Assignment 1:
Answer these questions using the blog posts below. Mark each answer with its letter.
(a) What photocell reading, held for how long, sets off the buzzer on the tool box drawer device?
(b) What microcontrollers were used for the wireless LED project?
(c) What kind of pin must the analogue LED be connected to for it to glow?
Assignment 2: From the blog posts below, list every component named as part of what the wireless LED glow setup involves, with the quantity given for each.
Assignment 3:
For each statement, say whether it agrees with the blog posts below. Answer yes or no, and quote the words from the blog posts that decide it.
(a) The drawer alarm is currently set to go off after a couple of minutes.
(b) The untidy tx/rx wires caused transmission problems.
(c) Each board in the wireless setup can control the brightness of the other board's analogue LEDs.

Quoted passage:
——

Monday, October 01, 2007

Quick pcomp sketch

So I was asked to make a little device that addresses a problem on the ITP floor. Well, 'problem' is a very subjective term, and it turned out that my 'problem' with the ITP floor wasn't as much of one for anyone else, thereby pointing out that I might be a little OCD. oh well.

The problem I chose to tackle was the one of the pcomp lab's tool box drawers not always being fully shut (photo coming soon). It's not a *huge* problem to me, but an issue nonetheless, however petty it might be. And anyways, it's the one I chose to solve, so here you go:


doorbell
Originally uploaded by 0x000000



This device is just a photocell + a doorbell buzzer. When the arduino reads a value off the photocell of less than 200 for more than 10 seconds (ideally, this would be set to a couple minutes, so people have time to open the drawer and shuffle about for their item), a very loud, obnoxious, annoying buzz goes off, until the drawer is fully shut again.

arduino src

Sunday, September 23, 2007

Wireless LED Glow

I can make an LED glow wirelessly!

xbee_glow
Originally uploaded by 0x000000


okay, here's what it involves: 2 XBee radios, 2 microcontrollers (I used arduino minis), 2 power sources, 2 variable resistors, and a couple LEDS to control (i'll call these analogue LEDs from here on out). I tried to keep my wires on my board tidy, as wires generate their own radio waves which can create interference with the radio signals your xbees are trying to send out. I didn't do the absolute best job with the tx/rx wires, but it didn't seem to cause any transmission problems, so I let it slide.

Basically, this exercise controls the brightness of an LED on one board (the analogue LED), from another board, via values generated from a potentiometer and sent out wirelessly through an xbee radio. So we go pot 1 --> microcontroller1 --> xbee 1 --> xbee2 --> microcontroller 2 --> analogue LED 2. And this of course, works going the other way as well. Each board can control the brightness of the other's analogue LEDs.

One little pitfall that derailed me for a moment, was having the analogue LED on an analog i/o pin vs a digital i/o PWM pin. While it was tied to an analog i/o pin, i wasn't able to turn it on at all. Make sure the analogue LED is on a digital i/o PWM pin, which you then analogWrite to in order to get it to glow.

——

Exercise data:

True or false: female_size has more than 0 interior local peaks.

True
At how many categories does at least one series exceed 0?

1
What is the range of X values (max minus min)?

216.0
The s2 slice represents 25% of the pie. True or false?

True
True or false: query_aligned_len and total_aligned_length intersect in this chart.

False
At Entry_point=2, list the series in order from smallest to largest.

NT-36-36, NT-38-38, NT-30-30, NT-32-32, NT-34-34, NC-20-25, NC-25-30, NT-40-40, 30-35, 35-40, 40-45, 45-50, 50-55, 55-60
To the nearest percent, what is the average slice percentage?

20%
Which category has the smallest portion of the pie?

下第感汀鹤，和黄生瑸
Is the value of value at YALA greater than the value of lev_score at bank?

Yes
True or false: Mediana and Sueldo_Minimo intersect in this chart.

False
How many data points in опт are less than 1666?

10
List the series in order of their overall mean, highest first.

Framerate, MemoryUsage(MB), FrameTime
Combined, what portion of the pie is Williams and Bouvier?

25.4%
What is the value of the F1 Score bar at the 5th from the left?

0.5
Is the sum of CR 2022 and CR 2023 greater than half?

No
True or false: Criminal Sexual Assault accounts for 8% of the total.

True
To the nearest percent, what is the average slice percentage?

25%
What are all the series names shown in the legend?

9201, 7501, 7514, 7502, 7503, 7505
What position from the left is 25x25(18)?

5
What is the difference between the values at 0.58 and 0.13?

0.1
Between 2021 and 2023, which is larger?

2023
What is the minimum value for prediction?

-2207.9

——

Exercise result 1:
(a) A value of less than 200 for more than 10 seconds.
(b) Arduino minis.
(c) A digital i/o PWM pin.

Exercise result 2:
- 2 XBee radios
- 2 microcontrollers (arduino minis)
- 2 power sources
- 2 variable resistors
- a couple LEDs

Exercise result 3:
(a) No: "for more than 10 seconds (ideally, this would be set to a couple minutes, so people have time to open the drawer and shuffle about for their item)"
(b) No: "it didn't seem to cause any transmission problems"
(c) Yes: "Each board can control the brightness of the other's analogue LEDs."